Activity:
Count the lines below that contain the word "false", and report only that number.

Given data:
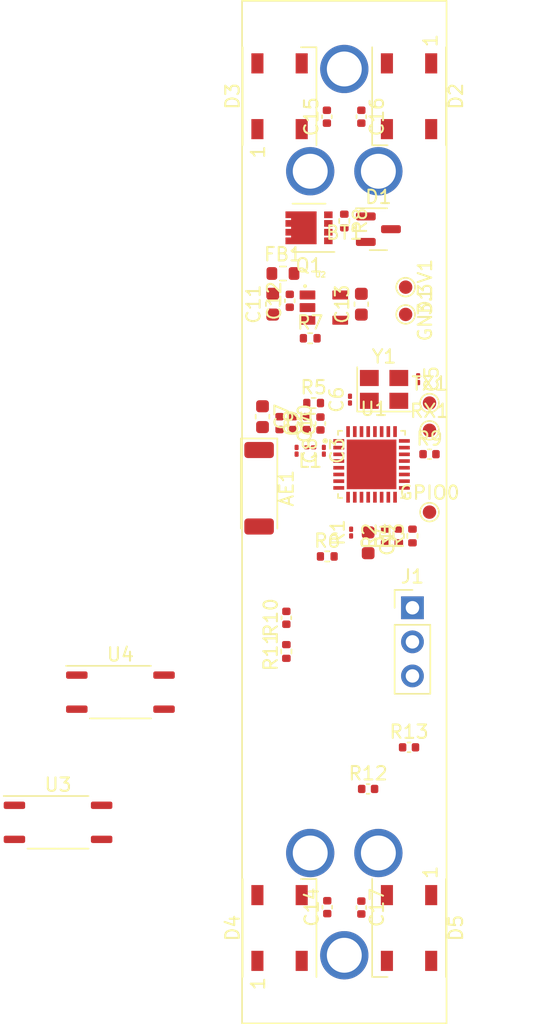
<source format=kicad_pcb>
(kicad_pcb (version 20211014) (generator pcbnew)

  (general
    (thickness 1.6)
  )

  (paper "A4")
  (layers
    (0 "F.Cu" signal)
    (31 "B.Cu" signal)
    (32 "B.Adhes" user "B.Adhesive")
    (33 "F.Adhes" user "F.Adhesive")
    (34 "B.Paste" user)
    (35 "F.Paste" user)
    (36 "B.SilkS" user "B.Silkscreen")
    (37 "F.SilkS" user "F.Silkscreen")
    (38 "B.Mask" user)
    (39 "F.Mask" user)
    (40 "Dwgs.User" user "User.Drawings")
    (41 "Cmts.User" user "User.Comments")
    (42 "Eco1.User" user "User.Eco1")
    (43 "Eco2.User" user "User.Eco2")
    (44 "Edge.Cuts" user)
    (45 "Margin" user)
    (46 "B.CrtYd" user "B.Courtyard")
    (47 "F.CrtYd" user "F.Courtyard")
    (48 "B.Fab" user)
    (49 "F.Fab" user)
    (50 "User.1" user)
    (51 "User.2" user)
    (52 "User.3" user)
    (53 "User.4" user)
    (54 "User.5" user)
    (55 "User.6" user)
    (56 "User.7" user)
    (57 "User.8" user)
    (58 "User.9" user)
  )

  (setup
    (pad_to_mask_clearance 0)
    (pcbplotparams
      (layerselection 0x00010fc_ffffffff)
      (disableapertmacros false)
      (usegerberextensions false)
      (usegerberattributes true)
      (usegerberadvancedattributes true)
      (creategerberjobfile true)
      (svguseinch false)
      (svgprecision 6)
      (excludeedgelayer true)
      (plotframeref false)
      (viasonmask false)
      (mode 1)
      (useauxorigin false)
      (hpglpennumber 1)
      (hpglpenspeed 20)
      (hpglpendiameter 15.000000)
      (dxfpolygonmode true)
      (dxfimperialunits true)
      (dxfusepcbnewfont true)
      (psnegative false)
      (psa4output false)
      (plotreference true)
      (plotvalue true)
      (plotinvisibletext false)
      (sketchpadsonfab false)
      (subtractmaskfromsilk false)
      (outputformat 1)
      (mirror false)
      (drillshape 1)
      (scaleselection 1)
      (outputdirectory "")
    )
  )

  (net 0 "")
  (net 1 "unconnected-(U1-Pad5)")
  (net 2 "unconnected-(U1-Pad18)")
  (net 3 "unconnected-(U1-Pad19)")
  (net 4 "unconnected-(U1-Pad20)")
  (net 5 "unconnected-(U1-Pad21)")
  (net 6 "unconnected-(U1-Pad22)")
  (net 7 "unconnected-(U1-Pad23)")
  (net 8 "URXD")
  (net 9 "UTXD")
  (net 10 "/NRST")
  (net 11 "ADC")
  (net 12 "GND")
  (net 13 "Net-(R6-Pad2)")
  (net 14 "Net-(R5-Pad2)")
  (net 15 "3V3")
  (net 16 "Net-(C6-Pad1)")
  (net 17 "Net-(C5-Pad1)")
  (net 18 "Net-(C11-Pad2)")
  (net 19 "unconnected-(D1-Pad2)")
  (net 20 "GPIO0")
  (net 21 "GPIO13")
  (net 22 "GPIO12")
  (net 23 "GPIO14")
  (net 24 "GPIO4")
  (net 25 "GPIO5")
  (net 26 "Net-(D1-Pad1)")
  (net 27 "Net-(Q1-Pad4)")
  (net 28 "/LNA")
  (net 29 "V_BAT")
  (net 30 "Net-(D2-Pad2)")
  (net 31 "Net-(D3-Pad2)")
  (net 32 "Net-(D4-Pad2)")
  (net 33 "unconnected-(D5-Pad2)")
  (net 34 "Net-(R9-Pad2)")
  (net 35 "Net-(R10-Pad1)")
  (net 36 "Net-(R12-Pad2)")
  (net 37 "Net-(R13-Pad1)")
  (net 38 "/J1_ADC_IN")
  (net 39 "/GPIO15")
  (net 40 "/GPIO2")
  (net 41 "Net-(R7-Pad2)")
  (net 42 "Net-(C8-Pad1)")
  (net 43 "unconnected-(U2-Pad4)")
  (net 44 "/+BAT")
  (net 45 "unconnected-(AE1-Pad2)")

  (footprint "RF_Antenna:Johanson_2450AT43F0100" (layer "F.Cu") (at 146.05 76.962 -90))

  (footprint "Resistor_SMD:R_0402_1005Metric" (layer "F.Cu") (at 148.082 89.124 90))

  (footprint "Capacitor_SMD:C_0402_1005Metric" (layer "F.Cu") (at 153.67 49.276 -90))

  (footprint "TestPoint:TestPoint_Pad_D1.0mm" (layer "F.Cu") (at 156.972 64.008 -90))

  (footprint "Capacitor_SMD:C_0402_1005Metric" (layer "F.Cu") (at 148.336 62.992 90))

  (footprint "Capacitor_SMD:C_0402_1005Metric" (layer "F.Cu") (at 150.622 72.136 90))

  (footprint "Resistor_SMD:R_01005_0402Metric" (layer "F.Cu") (at 152.908 80.264 90))

  (footprint "Capacitor_SMD:C_0402_1005Metric" (layer "F.Cu") (at 149.606 72.108 90))

  (footprint "TestPoint:TestPoint_Pad_D1.0mm" (layer "F.Cu") (at 156.972 61.976 -90))

  (footprint "Capacitor_SMD:C_0402_1005Metric" (layer "F.Cu") (at 148.082 86.614 90))

  (footprint "TestPoint:TestPoint_Pad_D1.0mm" (layer "F.Cu") (at 158.75 72.644))

  (footprint "Capacitor_SMD:C_0402_1005Metric" (layer "F.Cu") (at 148.59 72.108 -90))

  (footprint "Crystal:Crystal_SMD_3225-4Pin_3.2x2.5mm" (layer "F.Cu") (at 155.364 69.596))

  (footprint "Capacitor_SMD:C_0402_1005Metric" (layer "F.Cu") (at 153.67 108.204 -90))

  (footprint "Capacitor_SMD:C_0402_1005Metric" (layer "F.Cu") (at 147.574 72.108 -90))

  (footprint "Resistor_SMD:R_0402_1005Metric" (layer "F.Cu") (at 149.86 65.786))

  (footprint "LED_SMD:LED_WS2812B_PLCC4_5.0x5.0mm_P3.2mm" (layer "F.Cu") (at 157.226 47.752 -90))

  (footprint "Capacitor_SMD:C_01005_0402Metric" (layer "F.Cu") (at 148.844 74.168 -90))

  (footprint "Package_TO_SOT_SMD:SOT-23" (layer "F.Cu") (at 154.94 57.658))

  (footprint "Resistor_SMD:R_0402_1005Metric" (layer "F.Cu") (at 156.464 80.518 90))

  (footprint "Capacitor_SMD:C_0603_1608Metric" (layer "F.Cu") (at 153.67 63.246 90))

  (footprint "LED_SMD:LED_WS2812B_PLCC4_5.0x5.0mm_P3.2mm" (layer "F.Cu") (at 147.574 47.752 90))

  (footprint "Capacitor_SMD:C_01005_0402Metric" (layer "F.Cu") (at 157.904 68.834 -90))

  (footprint "Resistor_SMD:R_0402_1005Metric" (layer "F.Cu") (at 155.448 80.518 90))

  (footprint "Resistor_SMD:R_0402_1005Metric" (layer "F.Cu") (at 152.4 57.048 -90))

  (footprint "Capacitor_SMD:C_0402_1005Metric" (layer "F.Cu") (at 157.226 96.266))

  (footprint "TestPoint:TestPoint_Pad_D1.0mm" (layer "F.Cu") (at 158.75 70.612))

  (footprint "Capacitor_SMD:C_0603_1608Metric" (layer "F.Cu") (at 146.304 71.628 -90))

  (footprint "Connector_PinHeader_2.54mm:PinHeader_1x03_P2.54mm_Vertical" (layer "F.Cu") (at 157.48 85.867))

  (footprint "Capacitor_SMD:C_0603_1608Metric" (layer "F.Cu") (at 147.066 63.246 90))

  (footprint "Capacitor_SMD:C_0402_1005Metric" (layer "F.Cu") (at 151.102 49.276 90))

  (footprint "Capacitor_SMD:C_0603_1608Metric" (layer "F.Cu") (at 154.178 81.026 -90))

  (footprint "RT9193-33GB:SOT94P279X129-5N" (layer "F.Cu") (at 150.876 63.5))

  (footprint "Resistor_SMD:R_0603_1608Metric" (layer "F.Cu") (at 147.828 60.96))

  (footprint "TestPoint:TestPoint_Pad_D1.0mm" (layer "F.Cu") (at 158.75 78.74))

  (footprint "Capacitor_SMD:C_0402_1005Metric" (layer "F.Cu") (at 158.75 74.422))

  (footprint "Library:18650_footprint" (layer "F.Cu") (at 152.4 58.42))

  (footprint "Capacitor_SMD:C_0402_1005Metric" (layer "F.Cu") (at 151.13 108.176 90))

  (footprint "Package_SO:SOIC-4_4.55x3.7mm_P2.54mm" (layer "F.Cu") (at 131.064 101.854))

  (footprint "Package_SO:SOIC-4_4.55x3.7mm_P2.54mm" (layer "F.Cu") (at 135.714 92.154))

  (footprint "Capacitor_SMD:C_01005_0402Metric" (layer "F.Cu") (at 152.824 70.358 90))

  (footprint "LED_SMD:LED_WS2812B_PLCC4_5.0x5.0mm_P3.2mm" (layer "F.Cu") (at 157.226 109.728 -90))

  (footprint "LED_SMD:LED_WS2812B_PLCC4_5.0x5.0mm_P3.2mm" (layer "F.Cu") (at 147.574 109.728 90))

  (footprint "Inductor_SMD:L_01005_0402Metric" (layer "F.Cu") (at 149.86 73.914 180))

  (footprint "Capacitor_SMD:C_01005_0402Metric" (layer "F.Cu") (at 150.876 74.168 -90))

  (footprint "Resistor_SMD:R_0402_1005Metric" (layer "F.Cu") (at 150.114 70.612))

  (footprint "Resistor_SMD:R_0402_1005Metric" (layer "F.Cu") (at 157.48 80.518 90))

  (footprint "ESP8285 (1):QFN50P500X500X90-33N" (layer "F.Cu") (at 154.432 75.184))

  (footprint "Capacitor_SMD:C_0402_1005Metric" (layer "F.Cu") (at 154.176 99.366))

  (footprint "Package_SON:VSON-8_3.3x3.3mm_P0.65mm_NexFET" (layer "F.Cu") (at 149.77 57.556 180))

  (footprint "Resistor_SMD:R_0402_1005Metric" (layer "F.Cu") (at 151.13 82.042))

)

</source>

Written solution:
12